Undigested stuff from UAX #42:
5 Blocks
The blocks child of the ucd describes the blocks. It has one child block element per block, with attributes to describe the extent and name of the block.
[blocks, 46] = ucd.content &= element blocks { element block { attribute first-cp { single-code-point }, attribute last-cp { single-code-point }, attribute name { text }} + }?
6 Named Sequences
The named-sequences child of the ucd describes the named sequences. It has one child named-sequence element per named sequence, with attributes to describe the name and sequence.
Similarly, the provisional-named-sequences child of the ucd describes the provisional named sequences.
[named sequences, 47] = ucd.content &= element named-sequences { element named-sequence { attribute cps { one-or-more-code-points }, attribute name { text }} + }?
ucd.content &= element provisional-named-sequences { element named-sequence { attribute cps { one-or-more-code-points }, attribute name { text }} + }?
7 Normalization Corrections
The normalization-corrections child of the ucd describes the normalization corrections. It has one child normalization-correction element per correction, with attributes to describe the code point affected, its old normalization, its new normalization and the version of Unicode in which the correction was made.

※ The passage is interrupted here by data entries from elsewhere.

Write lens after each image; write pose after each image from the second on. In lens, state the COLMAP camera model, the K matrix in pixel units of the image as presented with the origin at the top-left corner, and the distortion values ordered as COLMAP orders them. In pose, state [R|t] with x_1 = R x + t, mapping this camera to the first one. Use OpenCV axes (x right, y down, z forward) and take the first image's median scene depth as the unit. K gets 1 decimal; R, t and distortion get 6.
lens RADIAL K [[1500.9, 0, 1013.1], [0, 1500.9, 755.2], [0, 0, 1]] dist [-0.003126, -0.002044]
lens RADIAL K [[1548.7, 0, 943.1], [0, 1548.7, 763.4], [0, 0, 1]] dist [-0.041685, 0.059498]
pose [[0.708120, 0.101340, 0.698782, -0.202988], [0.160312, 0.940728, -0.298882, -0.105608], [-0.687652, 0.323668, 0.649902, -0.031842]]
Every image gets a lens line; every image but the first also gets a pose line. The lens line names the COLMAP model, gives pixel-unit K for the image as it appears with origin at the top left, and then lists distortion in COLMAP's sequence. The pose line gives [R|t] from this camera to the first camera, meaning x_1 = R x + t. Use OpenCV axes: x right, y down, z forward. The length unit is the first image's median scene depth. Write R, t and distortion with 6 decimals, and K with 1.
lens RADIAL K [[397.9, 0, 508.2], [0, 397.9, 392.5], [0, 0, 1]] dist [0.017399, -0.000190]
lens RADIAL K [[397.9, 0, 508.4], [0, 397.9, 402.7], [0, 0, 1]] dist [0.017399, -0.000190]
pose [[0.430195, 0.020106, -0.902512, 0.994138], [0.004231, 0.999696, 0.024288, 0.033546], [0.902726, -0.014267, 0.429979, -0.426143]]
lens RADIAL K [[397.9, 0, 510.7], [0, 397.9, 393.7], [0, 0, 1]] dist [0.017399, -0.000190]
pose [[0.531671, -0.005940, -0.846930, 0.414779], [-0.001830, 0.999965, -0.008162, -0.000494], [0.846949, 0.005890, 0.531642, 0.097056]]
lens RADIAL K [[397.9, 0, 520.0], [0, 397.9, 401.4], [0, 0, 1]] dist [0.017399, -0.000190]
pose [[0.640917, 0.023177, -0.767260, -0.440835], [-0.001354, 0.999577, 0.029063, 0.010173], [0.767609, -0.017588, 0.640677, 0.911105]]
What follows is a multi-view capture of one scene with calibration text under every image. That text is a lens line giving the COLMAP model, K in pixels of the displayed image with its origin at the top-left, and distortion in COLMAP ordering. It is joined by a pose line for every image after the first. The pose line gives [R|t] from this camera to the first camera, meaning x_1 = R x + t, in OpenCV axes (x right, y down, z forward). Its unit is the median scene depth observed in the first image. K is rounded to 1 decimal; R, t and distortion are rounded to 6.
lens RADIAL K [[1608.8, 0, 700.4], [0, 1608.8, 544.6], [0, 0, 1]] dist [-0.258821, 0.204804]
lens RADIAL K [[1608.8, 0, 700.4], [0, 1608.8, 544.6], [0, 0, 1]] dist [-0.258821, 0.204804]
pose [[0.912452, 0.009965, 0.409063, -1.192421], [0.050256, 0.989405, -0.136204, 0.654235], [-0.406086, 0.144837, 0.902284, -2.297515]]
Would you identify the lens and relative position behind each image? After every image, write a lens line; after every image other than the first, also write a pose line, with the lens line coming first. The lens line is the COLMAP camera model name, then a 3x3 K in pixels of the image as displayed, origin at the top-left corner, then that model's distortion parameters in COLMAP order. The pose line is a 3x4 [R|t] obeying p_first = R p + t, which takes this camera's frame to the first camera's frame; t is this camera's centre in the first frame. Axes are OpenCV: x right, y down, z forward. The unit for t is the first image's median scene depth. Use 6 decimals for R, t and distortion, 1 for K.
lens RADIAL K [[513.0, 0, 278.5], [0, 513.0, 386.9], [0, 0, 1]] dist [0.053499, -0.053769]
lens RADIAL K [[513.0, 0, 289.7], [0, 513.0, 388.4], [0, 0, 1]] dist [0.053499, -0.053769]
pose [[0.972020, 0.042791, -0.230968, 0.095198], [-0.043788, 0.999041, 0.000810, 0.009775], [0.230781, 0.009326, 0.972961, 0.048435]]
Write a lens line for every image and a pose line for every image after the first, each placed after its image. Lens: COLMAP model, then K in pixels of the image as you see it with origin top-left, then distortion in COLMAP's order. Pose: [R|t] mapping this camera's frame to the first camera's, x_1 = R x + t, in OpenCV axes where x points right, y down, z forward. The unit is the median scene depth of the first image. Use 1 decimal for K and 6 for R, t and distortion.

[normalization corrections, 48] = ucd.content &= element normalization-corrections { element normalization-correction { attribute cp { single-code-point }, attribute old { one-or-more-code-points }, attribute new { one-or-more-code-points }, attribute version { text }} + }?
8 Standardized Variants
The standardized-variants child of the ucd describes the standardized variant. It has one child element standardized-variant per variant. The attributes on that last element capture the variation sequence, the description of the desired appearance, and the shaping environment under which the appearance is different.
[standardized variants, 49] = ucd.content &= element standardized-variants { element standardized-variant { attribute cps { two-code-points }, attribute desc { text }, attribute when { text }} + }?
9 CJK Radicals
The cjk-radicals child of the ucd describes the CJK radicals. It has one child element cjk-radical per radical. The attributes on that last element capture the radical number, the corresponding CJK radical character, and the corresponding CJK unified ideograph.
[cjk radicals, 50] = ucd.content &= element cjk-radicals { element cjk-radical { attribute number { xsd:string {pattern="[0-9]{1,3}'?"}}, attribute radical { single-code-point }, attribute ideograph { single-code-point }} + }?
10 Emoji sources
The emoji-sources child of the ucd describes the emoji sources.
[datatype for code points, 51] = jis-code-point = xsd:string { pattern = "[0-9A-F]{4}" }
[emoji sources, 52] = ucd.content &= element emoji-sources { element emoji-source { attribute unicode { one-or-more-code-points }, attribute docomo { jis-code-point? }, attribute kddi { jis-code-point? }, attribute softbank { jis-code-point? } } + }?